Elm Street Tattoo

Elm Street Tattoo
2811 Elm St.
Dallas, TX

Established: 1996
Artists: Oliver Peck, Dean Williams, Mark Galvan, Chris Erickson, Joe Radnick, Bubba
In 1990, tattooer Oliver Peck made the decision to never again wear a pair of shoes that wasn’t red. “It’s sort of an LSD-induced pact I made with myself,” Peck explains from the floor of Elm Street Tattoo, which he opened with partner Dean Williams in 1996.

In the 12 years since Elm Street opened its doors, Peck has worn out a closet full of red shoes (“I still have them all. I can go count them for you,” he jokes) even if the look and feel of the shop haven’t changed much. “From the beginning, we wanted to open a really traditional shop. We weren’t interested in the new, studio-type place,” Peck explains. With his growing collection of dice, more Americana on the walls than the local T.G.I. Friday’s, and a skateboard ramp built onto the counter, there’s no mistaking Elm Street for anything other than a tattoo shop.

Peck’s other workspace is vastly different—a renovated race-car trailer. The mobile shop was built with two full-service tattoo stations and travels as part of the annual Vans Warped Tour, providing ink to bands such as MxPx and The Bronx. As challenging as tattooing in a mobile shop sounds, Peck doesn’t mind it. “We built it ourselves, so we knew what we were getting into. But it definitely wasn’t cheap,” he says, laughing. And Peck’s association with the tour and his life-long love of skateboarding landed him his own line of signature versions of the classic Vans slip-on featuring his artwork.

While the boss is out tattooing sweaty rockers all summer, Elm Street is left in the hands of its roster of talented artists.

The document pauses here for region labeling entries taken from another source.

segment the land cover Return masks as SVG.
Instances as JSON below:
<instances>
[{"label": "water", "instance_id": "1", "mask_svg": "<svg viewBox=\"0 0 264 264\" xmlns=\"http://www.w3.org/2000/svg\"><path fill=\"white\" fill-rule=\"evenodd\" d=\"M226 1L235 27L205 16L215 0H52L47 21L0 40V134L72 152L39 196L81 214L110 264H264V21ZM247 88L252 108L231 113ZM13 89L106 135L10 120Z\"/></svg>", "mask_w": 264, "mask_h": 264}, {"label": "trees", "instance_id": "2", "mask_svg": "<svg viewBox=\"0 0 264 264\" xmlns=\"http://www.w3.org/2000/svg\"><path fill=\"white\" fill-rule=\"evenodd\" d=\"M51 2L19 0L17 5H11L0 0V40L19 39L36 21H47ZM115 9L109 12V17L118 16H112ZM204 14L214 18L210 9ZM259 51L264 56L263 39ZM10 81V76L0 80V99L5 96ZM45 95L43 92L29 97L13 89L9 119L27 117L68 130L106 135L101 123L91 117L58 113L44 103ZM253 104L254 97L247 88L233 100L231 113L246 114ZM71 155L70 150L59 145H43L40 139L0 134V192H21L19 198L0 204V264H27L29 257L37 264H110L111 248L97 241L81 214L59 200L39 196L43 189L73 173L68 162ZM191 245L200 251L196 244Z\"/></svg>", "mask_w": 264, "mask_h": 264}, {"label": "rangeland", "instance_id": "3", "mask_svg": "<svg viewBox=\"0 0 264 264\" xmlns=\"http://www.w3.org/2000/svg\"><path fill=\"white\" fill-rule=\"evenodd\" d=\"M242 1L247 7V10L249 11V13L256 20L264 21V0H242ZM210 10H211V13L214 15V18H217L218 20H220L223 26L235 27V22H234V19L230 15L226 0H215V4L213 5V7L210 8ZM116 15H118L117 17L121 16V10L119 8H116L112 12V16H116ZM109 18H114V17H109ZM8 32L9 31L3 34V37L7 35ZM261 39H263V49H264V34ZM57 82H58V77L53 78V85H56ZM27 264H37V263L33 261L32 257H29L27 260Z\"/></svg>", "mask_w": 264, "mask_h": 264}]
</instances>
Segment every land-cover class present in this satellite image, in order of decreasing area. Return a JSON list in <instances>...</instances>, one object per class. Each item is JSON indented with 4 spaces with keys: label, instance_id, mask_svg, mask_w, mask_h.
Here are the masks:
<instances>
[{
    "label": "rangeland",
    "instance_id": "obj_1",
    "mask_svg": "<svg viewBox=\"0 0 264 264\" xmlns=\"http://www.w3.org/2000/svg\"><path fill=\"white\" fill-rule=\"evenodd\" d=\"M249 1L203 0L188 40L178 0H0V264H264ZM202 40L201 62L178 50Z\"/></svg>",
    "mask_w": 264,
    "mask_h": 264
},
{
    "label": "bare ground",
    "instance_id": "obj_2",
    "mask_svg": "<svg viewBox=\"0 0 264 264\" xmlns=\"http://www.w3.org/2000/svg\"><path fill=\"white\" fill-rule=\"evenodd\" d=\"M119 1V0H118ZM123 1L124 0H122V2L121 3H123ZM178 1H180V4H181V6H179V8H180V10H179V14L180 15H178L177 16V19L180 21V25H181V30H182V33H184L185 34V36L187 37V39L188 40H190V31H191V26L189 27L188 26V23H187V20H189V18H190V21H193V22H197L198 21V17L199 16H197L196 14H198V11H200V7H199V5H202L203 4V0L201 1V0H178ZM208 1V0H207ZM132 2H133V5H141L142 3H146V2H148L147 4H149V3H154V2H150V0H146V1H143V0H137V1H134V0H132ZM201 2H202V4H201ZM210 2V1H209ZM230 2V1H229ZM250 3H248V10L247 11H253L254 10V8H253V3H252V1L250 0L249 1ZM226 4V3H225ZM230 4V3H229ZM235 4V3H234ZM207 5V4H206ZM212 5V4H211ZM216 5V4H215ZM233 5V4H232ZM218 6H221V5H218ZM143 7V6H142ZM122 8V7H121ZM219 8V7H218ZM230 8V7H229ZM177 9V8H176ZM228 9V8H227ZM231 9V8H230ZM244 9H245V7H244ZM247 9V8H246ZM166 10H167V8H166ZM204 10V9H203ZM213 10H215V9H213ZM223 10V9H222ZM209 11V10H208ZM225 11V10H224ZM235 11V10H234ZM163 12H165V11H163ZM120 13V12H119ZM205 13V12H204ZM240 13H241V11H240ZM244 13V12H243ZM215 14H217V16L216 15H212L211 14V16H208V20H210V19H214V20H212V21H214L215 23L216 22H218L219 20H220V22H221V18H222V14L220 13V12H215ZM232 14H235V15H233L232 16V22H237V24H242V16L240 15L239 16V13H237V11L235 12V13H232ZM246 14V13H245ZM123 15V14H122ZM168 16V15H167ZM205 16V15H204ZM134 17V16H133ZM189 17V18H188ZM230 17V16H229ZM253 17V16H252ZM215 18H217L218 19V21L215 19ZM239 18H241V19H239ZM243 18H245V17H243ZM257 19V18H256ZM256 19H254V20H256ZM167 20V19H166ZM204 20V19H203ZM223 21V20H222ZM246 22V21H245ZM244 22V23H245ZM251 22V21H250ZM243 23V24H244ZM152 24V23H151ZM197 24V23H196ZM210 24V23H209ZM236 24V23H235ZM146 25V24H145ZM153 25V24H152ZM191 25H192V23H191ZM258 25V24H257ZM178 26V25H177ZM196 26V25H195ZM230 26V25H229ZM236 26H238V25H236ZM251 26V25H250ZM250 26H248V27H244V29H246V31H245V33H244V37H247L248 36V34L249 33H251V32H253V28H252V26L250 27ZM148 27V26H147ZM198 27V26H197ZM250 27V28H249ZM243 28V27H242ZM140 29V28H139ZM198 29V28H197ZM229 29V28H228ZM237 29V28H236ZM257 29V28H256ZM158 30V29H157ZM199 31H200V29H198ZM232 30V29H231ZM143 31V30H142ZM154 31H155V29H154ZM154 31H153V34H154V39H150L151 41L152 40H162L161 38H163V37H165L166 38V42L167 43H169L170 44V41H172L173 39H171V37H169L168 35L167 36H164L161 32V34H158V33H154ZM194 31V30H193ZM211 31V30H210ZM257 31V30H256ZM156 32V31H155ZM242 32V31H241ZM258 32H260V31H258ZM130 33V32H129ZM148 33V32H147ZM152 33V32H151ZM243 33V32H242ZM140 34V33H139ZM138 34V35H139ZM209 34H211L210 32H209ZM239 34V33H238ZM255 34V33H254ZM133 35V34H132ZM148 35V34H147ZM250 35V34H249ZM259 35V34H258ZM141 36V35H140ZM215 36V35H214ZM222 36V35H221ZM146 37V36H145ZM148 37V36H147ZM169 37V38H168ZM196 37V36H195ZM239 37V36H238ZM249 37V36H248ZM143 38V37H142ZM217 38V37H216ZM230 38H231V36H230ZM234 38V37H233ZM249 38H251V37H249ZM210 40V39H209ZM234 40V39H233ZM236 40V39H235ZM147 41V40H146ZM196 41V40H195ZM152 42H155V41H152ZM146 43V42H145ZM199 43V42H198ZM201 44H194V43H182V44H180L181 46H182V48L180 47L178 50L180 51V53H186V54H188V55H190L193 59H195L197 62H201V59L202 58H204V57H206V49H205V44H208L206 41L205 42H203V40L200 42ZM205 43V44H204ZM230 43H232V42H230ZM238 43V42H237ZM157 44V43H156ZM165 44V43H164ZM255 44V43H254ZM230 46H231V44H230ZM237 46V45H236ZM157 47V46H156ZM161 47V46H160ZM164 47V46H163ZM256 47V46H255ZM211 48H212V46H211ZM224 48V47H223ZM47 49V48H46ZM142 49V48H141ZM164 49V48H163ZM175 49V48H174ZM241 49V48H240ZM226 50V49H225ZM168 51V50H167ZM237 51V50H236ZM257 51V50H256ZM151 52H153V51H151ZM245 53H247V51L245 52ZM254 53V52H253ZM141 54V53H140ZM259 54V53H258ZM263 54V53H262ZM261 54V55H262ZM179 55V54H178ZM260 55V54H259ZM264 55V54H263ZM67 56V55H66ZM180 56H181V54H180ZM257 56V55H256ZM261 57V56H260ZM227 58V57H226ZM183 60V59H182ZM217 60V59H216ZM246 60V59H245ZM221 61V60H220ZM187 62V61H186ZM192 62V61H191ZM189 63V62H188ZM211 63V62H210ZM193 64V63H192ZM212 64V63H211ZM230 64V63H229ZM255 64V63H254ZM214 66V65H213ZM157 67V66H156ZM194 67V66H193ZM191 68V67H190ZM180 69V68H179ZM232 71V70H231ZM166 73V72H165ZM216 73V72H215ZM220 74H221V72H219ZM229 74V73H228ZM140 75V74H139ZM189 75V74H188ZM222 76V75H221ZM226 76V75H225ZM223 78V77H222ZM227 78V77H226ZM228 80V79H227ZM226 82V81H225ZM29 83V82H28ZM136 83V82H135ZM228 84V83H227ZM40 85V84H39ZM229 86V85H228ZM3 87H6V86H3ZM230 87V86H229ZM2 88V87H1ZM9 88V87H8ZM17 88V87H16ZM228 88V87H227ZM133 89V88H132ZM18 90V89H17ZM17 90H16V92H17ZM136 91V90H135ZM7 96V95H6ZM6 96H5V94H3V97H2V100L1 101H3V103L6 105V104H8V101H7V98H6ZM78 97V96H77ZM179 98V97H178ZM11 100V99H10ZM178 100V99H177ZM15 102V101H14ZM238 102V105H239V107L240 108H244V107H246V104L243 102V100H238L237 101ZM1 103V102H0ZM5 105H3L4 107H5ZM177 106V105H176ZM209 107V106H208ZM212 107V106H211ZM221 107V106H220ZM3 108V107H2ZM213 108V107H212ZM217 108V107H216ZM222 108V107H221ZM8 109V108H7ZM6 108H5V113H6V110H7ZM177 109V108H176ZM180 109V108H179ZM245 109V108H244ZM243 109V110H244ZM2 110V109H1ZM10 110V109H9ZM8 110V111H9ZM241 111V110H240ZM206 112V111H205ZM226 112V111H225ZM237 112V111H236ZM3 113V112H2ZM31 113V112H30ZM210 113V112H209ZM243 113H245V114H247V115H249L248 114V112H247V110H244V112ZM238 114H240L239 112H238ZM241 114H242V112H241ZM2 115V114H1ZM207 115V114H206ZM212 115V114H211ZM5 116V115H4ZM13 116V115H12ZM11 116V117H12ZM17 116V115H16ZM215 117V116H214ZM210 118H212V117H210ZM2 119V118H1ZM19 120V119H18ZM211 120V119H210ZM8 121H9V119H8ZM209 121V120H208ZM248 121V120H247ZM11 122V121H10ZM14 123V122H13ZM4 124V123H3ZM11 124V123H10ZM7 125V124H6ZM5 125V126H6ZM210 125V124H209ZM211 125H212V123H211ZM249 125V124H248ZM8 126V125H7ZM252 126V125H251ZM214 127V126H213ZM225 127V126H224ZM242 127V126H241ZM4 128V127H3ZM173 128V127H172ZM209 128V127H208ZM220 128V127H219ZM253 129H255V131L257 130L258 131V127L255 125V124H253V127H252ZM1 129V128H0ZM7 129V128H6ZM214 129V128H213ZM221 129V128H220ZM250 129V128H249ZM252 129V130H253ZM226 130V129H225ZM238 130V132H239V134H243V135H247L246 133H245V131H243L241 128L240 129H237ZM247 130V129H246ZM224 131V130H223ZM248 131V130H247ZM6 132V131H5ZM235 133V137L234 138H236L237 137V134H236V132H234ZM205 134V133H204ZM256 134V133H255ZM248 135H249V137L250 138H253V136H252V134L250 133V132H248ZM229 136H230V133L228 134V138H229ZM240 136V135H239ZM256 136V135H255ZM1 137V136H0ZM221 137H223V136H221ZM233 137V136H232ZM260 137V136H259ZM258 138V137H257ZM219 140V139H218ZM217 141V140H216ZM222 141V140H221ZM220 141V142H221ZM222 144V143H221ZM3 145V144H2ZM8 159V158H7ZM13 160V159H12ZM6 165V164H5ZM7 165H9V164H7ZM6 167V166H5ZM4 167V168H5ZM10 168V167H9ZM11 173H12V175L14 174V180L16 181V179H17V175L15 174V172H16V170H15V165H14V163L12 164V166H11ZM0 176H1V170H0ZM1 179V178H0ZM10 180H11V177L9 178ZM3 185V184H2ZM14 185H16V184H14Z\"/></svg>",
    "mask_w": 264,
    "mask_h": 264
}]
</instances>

The lineup includes Dean Williams, Mark Galvan, Chris Erickson, Joe Radnick, and a man known only as Bubba. While their collective experience reaches into the decades and their specialties differ, they all share one trait. “We only hire people that go with the flow,” Peck explains. “You spend so much of your lives with these people, they have to be personable. The shop is a place for our friends and people in the hood to come hang out.”

Hanging out includes huge events like Elm Street’s annual charity holiday party, which draws up to 800 of the crew’s closest friends, dressed to the nines and toting a toy to donate. “We used to give them all to the toy distribution centers, but they couldn’t handle all of the toys. I called up the city, and they gave me lists of needy kids. The day after the party, all of our friends sort the toys, load them into trucks, and deliver them to the kids. It’s awesome.”

Playing tattooed Santa Claus is just one of the entries on Elm Street’s busy calendar. For the past 15 years, customers have been lining up on Friday the 13th to get a “13” tattoo for only 13 bucks. Last year, Peck set the world record for the most tattoos given in 24 hours. “I did 415,” he says humbly. “I was kind of out of it by the end, but I wasn’t miserable. My hand hurt a lot the next day.”

Fast and cheap are applicable at Elm Street only on Friday the 13th, though. Peck and his staff like to take tattooing back to a time before the biker era. “In the ’30s and ’40s, during the deco era, tattooing was a serious career and there was an appreciation of art. In the ’60s and ’70s, a lot of that got lost to the bikers and the bums,” Peck explains. “In the past 20 years people have started seeing the art again.”

A lot has changed since then for tattooing, especially in Texas, where the first tattoo regulations fell under the jurisdiction of the Food and Drug
Administration. “They just wanted to make sure there was hot water in the sink to wash the dishes. We don’t even have dishes.” Other troublesome legislation even caused some local Dallas shops to shut their doors. “The mayor passed a legislation requiring tattoo shops and titty bars to get a special-use permit, but the catch was that there could only be one permit every 300 feet. They closed down three shops right in this hood,” Oliver points out.

But neither legal bullshit nor his divorce from fellow tattooer Kat Von D have gotten in the way of Peck’s overall goal, which is to leave people with a tattoo they love. “I don’t like when people get bullied by artists. They may like what they get, but it’s not what they wanted. It’s my job to give people great art and make it feel like a party. Having a good time is good for business.”